Je n'aurais jamais pensé qu'un coup d’État soit aussi tranquille et calme comme celui que nous vivons actuellement au Venezuela

D'autres, comme l'historien et rédacteur en chef adjoint du journal El Nacional, ont critiqué ce calme :

Il semble que nous allons regarder en silence la fermeture de l'AN. Déplorable si c'est ainsi.

Les nouvelles attributions du président

Les dernières décisions du Tribunal Suprême de Justice sont de deux ordres : ordonner au président Nicolás Maduro de légiférer sur différents sujets, même en droit pénal, pour éviter un “état de troubles” au Venezuela. Le second ordre a été de s'octroyer tous les pouvoirs sous couvert de l’ “outrage” déclaré de la branche législative.

Naky Soto, dans son résumé quotidien pour Caracas Chronicles, s'est référée aux attributions données à Maduro :

Le Tribunal Suprême de Justice a jugé que Nicolás devait revoir plusieurs lois pour éviter les risques qui pourraient mettre en danger la stabilité et la gouvernance du pays, y compris l'évaluation de la performance des organisations internationales dont le Venezuela est membre.

Le Tribunal Suprême souligne la possibilité de réévaluer si le Venezuela se maintiendra dans les organismes internationaux, puisque toute décision ou critique portant sur le Venezuela dans les forums mondiaux est interprétée par le gouvernement Maduro comme un acte d'ingérence étrangère. De cette façon, le Venezuela s'est peu à peu isolé dans les endroits où on lui reproche le non-respect continu des droits civils des Vénézuéliens, comme la suspension des élections en 2016, l'existence de dizaines de prisonniers politiques, ou les plus de 14 mois d'”état d'urgence” qui ont permis à Nicolás Maduro de gérer seul le budget du pays sans rendre de comptes au parlement.

Ceci ne signifie pas que le Venezuela est isolé.

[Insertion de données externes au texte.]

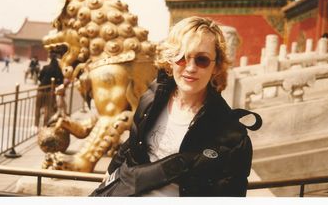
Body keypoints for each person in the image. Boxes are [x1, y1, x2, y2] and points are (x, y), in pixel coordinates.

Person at [90, 16, 262, 197]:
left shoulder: (231, 137)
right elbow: (132, 144)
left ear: (216, 66)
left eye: (201, 60)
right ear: (170, 61)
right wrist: (110, 174)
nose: (190, 67)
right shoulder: (152, 97)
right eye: (181, 58)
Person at [34, 52, 64, 128]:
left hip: (41, 89)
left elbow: (39, 78)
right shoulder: (58, 70)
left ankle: (36, 125)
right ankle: (45, 125)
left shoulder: (45, 67)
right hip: (50, 91)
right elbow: (61, 81)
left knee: (38, 107)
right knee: (47, 108)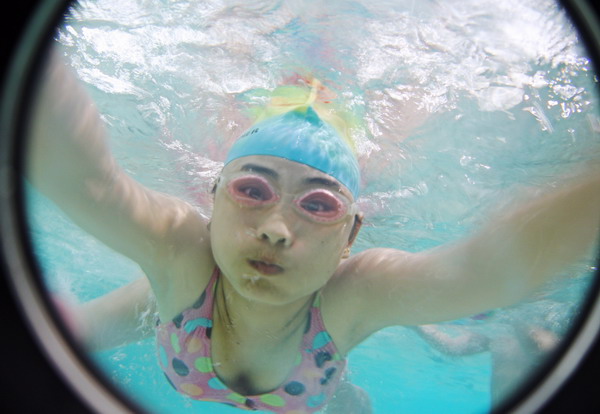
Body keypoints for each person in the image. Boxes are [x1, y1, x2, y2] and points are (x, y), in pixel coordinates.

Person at [28, 47, 600, 414]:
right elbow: (88, 181)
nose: (276, 229)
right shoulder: (184, 251)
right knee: (55, 339)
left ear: (350, 237)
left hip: (308, 388)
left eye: (319, 205)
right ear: (213, 201)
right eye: (252, 191)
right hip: (185, 308)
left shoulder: (354, 295)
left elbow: (482, 272)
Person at [412, 313, 561, 411]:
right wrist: (414, 323)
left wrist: (515, 315)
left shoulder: (533, 328)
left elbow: (551, 349)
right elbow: (453, 348)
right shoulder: (495, 332)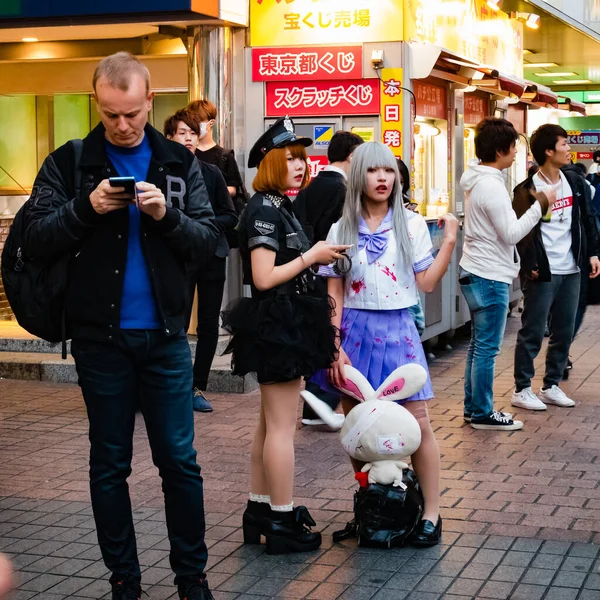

Dans des institutions comme l'Organisation des États Américains (OEA), il compte encore sur le soutien de pays qui ont profité de sa politique pétrolière et des cadeaux faits par Hugo Chávez et Nicolás Maduro, ou l'indifférence des pays qui ne souhaitent pas entrer dans un conflit régional. C'est ce qui permet de douter que le Venezuela puisse se voir appliquer la Charte Démocratique Interaméricaine de l'OEA, ce qui l'empêcherait d'être membre de cet organisme. Lors de l'assemblée extraordinaire du 29 mars, 20 pays ont approuvé un examen de la situation du Venezuela, mais il faut 24 votes pour poursuivre la procédure.

D'un autre côté, le premier pays de la région qui a condamné les derniers événements a été le Pérou, qui a décidé de rappeler son ambassadeur au Venezuela en signe de protestation.

Les organisations des Droits de l'Homme comme PROVEA n'hésitent pas à déclarer que le Venezuela est une dictature, et ce depuis octobre 2016 quand le gouvernement a empêché la tenue des élections. Dès avant l'invalidation de l'assemblée nationale, PROVEA qualifiait la situation de démocratie compromise sur la voie de la dictature.

Le TSJ annule définitivement l'Etat de droit et consolide la dictature (#DictaduraEnVenezuela) en privant de pouvoir l'AN

Le Centre des droits de l'homme de l'université catholique Andrés Bello, Espacio Público et d'autres organisations non gouvernementales qualifient les actes de l'exécutif et du judiciaire de rupture de l'ordre constitutionnel.